More recently, techniques have emerged to create clinical documentation templates that provide data on the author’s thought process. For example, a note template for pneumonia can be designed to offer select choices of text, rather than prompting free text entry, depending on clinical considerations such as severity of presenting symptoms, choosing from a dropdown menu of “moderate” or “severe,” or their management plan referencing consideration of pneumonia. In many cases, the choices clinicians make as they complete the template can be recorded and used as a project metric. Embedded note data elements could help a quality team track how often physicians considered a diagnosis of pneumonia when patients present with severe respiratory symptoms.
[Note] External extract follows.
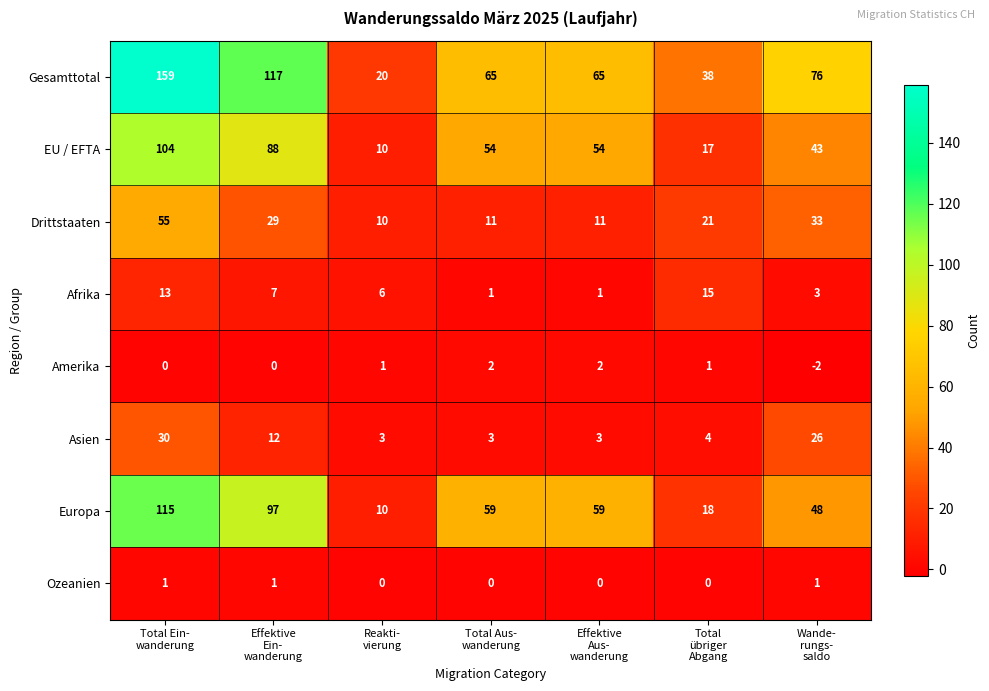

Rank the series at Total Aus-
wanderung from lowest to highest value.

Ozeanien, Afrika, Amerika, Asien, Drittstaaten, EU / EFTA, Europa, Gesamttotal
Finally, to support continuous quality improvement efforts regarding the safety and usability of the EHR itself, informatics and quality improvement teams can now measure how clinicians are interacting with the EHR software more directly. Built-in software can monitor the time spent in a particular section of the chart, determine whether or not specific data was reviewed, or track the number of clicks spent on particular tasks. Unfortunately, this data can be quite challenging to work with. Not all EHR vendors make this data available, and when they do, it can be difficult to interpret without a deep understanding of EHR database structures. Increasingly this kind of data is being studied by informatics researchers to address systemic safety concerns that include documentation burden and alert fatigue .

Onward

The past decade of experience has illustrated the power and pitfalls of health information technology to readily implement clinical decision support interventions, including well-designed orders, order sets, alerts, and other tools to prompt or prevent targeted provider actions. Quality improvement teams can implement and enforce change quickly and broadly. EHRs support the measurement of successes and failures to support rapid-cycle change and iterative progress. With the majority of health care systems, from small private practices to large hospital networks, now using EHRs and complementary technologies, we are entering a new phase of more advanced thinking to design, use, and improve these all-encompassing systems proactively. This shift to EHRs and accompanying technologies impacts almost every facet of patient safety and quality of care. We all must bear in mind the principles of usability, mitigation of alert fatigue, and education and training to counterbalance the tendency toward automation bias and automation complacency. Technology solutions will continue to mature. Our approach to building and interacting with these systems must evolve, too, to address errors old and new.